The White House would like people to believe that it is a low-emissions alternative to fuel shipping, trucking, aviation and even home heating. It is “blue” because of a process that separates the gas into two parts, hydrogen and carbon dioxide. 

The carbon dioxide is captured and stored away to prevent the heating of the planet, but some of it escapes anyway and the process includes incidental releasing of methane, a potent greenhouse gas used to split the gases. The technique also requires a lot of energy.

In its production, blue hydrogen creates 20 percent more greenhouse gases than coal, The Guardian reported. When being burned for heat, blue hydrogen is 60 percent more polluting than burning diesel, according to the new paper, published in the Energy Science & Engineering journal.

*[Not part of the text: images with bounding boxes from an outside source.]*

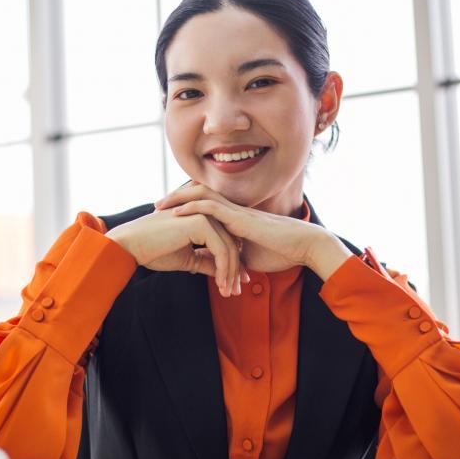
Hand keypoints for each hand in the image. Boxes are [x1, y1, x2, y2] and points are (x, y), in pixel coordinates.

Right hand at [106, 208, 248, 296]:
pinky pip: (220, 249)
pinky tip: (220, 285)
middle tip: (237, 291)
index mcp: (202, 217)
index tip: (235, 284)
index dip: (232, 264)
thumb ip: (205, 261)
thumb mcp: (186, 258)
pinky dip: (223, 269)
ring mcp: (203, 215)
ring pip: (229, 247)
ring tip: (228, 292)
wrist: (131, 244)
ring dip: (230, 273)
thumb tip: (222, 274)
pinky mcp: (200, 222)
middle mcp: (205, 212)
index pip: (225, 240)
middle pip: (231, 243)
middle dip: (235, 269)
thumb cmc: (153, 250)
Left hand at [154, 183, 342, 274]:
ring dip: (178, 199)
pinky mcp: (241, 218)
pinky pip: (212, 208)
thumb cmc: (281, 253)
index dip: (184, 207)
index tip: (165, 214)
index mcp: (234, 218)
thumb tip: (210, 263)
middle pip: (198, 195)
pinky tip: (177, 212)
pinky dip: (193, 208)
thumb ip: (228, 257)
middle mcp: (233, 210)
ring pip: (201, 196)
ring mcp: (236, 211)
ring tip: (159, 206)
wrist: (304, 246)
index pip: (204, 206)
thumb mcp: (247, 259)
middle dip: (175, 198)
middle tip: (156, 205)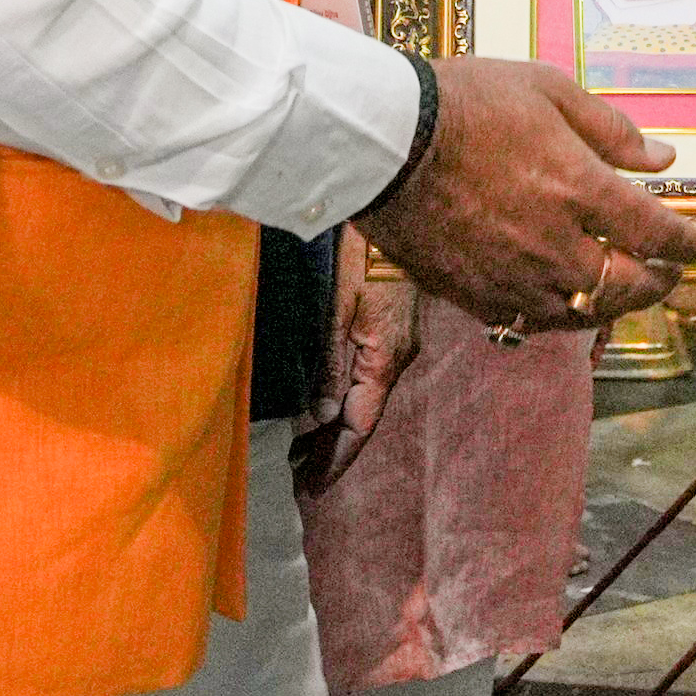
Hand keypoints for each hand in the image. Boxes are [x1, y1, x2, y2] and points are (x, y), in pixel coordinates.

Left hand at [294, 248, 419, 497]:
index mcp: (385, 360)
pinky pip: (368, 380)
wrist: (398, 207)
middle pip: (363, 419)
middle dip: (332, 451)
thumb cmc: (364, 254)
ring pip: (365, 401)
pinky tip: (326, 408)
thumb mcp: (339, 309)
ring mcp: (398, 346)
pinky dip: (345, 401)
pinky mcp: (392, 332)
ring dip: (336, 428)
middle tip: (297, 478)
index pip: (359, 426)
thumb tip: (318, 418)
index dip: (336, 460)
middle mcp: (396, 360)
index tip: (311, 488)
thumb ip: (329, 364)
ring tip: (302, 453)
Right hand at [357, 56, 695, 331]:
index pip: (656, 233)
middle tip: (669, 270)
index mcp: (576, 187)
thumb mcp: (546, 89)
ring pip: (585, 312)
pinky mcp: (476, 295)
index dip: (687, 244)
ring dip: (616, 303)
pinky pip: (533, 322)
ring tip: (625, 287)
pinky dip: (563, 314)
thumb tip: (663, 159)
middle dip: (660, 280)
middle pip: (629, 285)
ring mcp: (514, 276)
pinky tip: (568, 298)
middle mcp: (553, 242)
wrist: (382, 139)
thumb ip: (610, 129)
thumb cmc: (464, 102)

“It’s pretty striking, I was surprised at the results,” Robert Howarth, a scientist at Cornell University who authored the paper alongside Mark Jacobson, a Stanford University researcher, told The Guardian. “Blue hydrogen is a nice marketing term that the oil and gas industry is keen to push but it’s far from carbon free. I don’t think we should be spending our funds this way, on these sort of false solutions.”

Oil companies such as BP, Total and Shell, among other main competitors, have formed the Hydrogen Council, and the group says that hydrogen has a “key role to play in the global energy transition” by replacing more polluting fuels. It is even predicting it will account for 18 percent of total energy demand by 2050.

Already, dozens of gas companies have started their production of hydrogen to comply with the Intergovernmental Panel on Climate Change (IPCC) report, and need to rapidly move to net-zero emissions.

The latest IPCC report, which warned of “irreversible” impacts if emissions aren’t drastically cut, identified methane as a big contributor to the current global heating, produced from oil and gas drilling and animal agriculture, according to the BBC.

Progressive Democrats hope that methane will be dealt with in an upcoming $3.5 trillion reconciliation bill that will include far stronger climate measures than the bipartisan infrastructure package.

“This budget resolution will be a generational investment in the future of our people and our planet,” said Sen. Ed Markey (D-Mass.), who helped craft the Green New Deal alongside Rep. Alexandria Ocasio-Cortez (D-N.Y.) that bluntly addresses “cow farts,” which contain methane.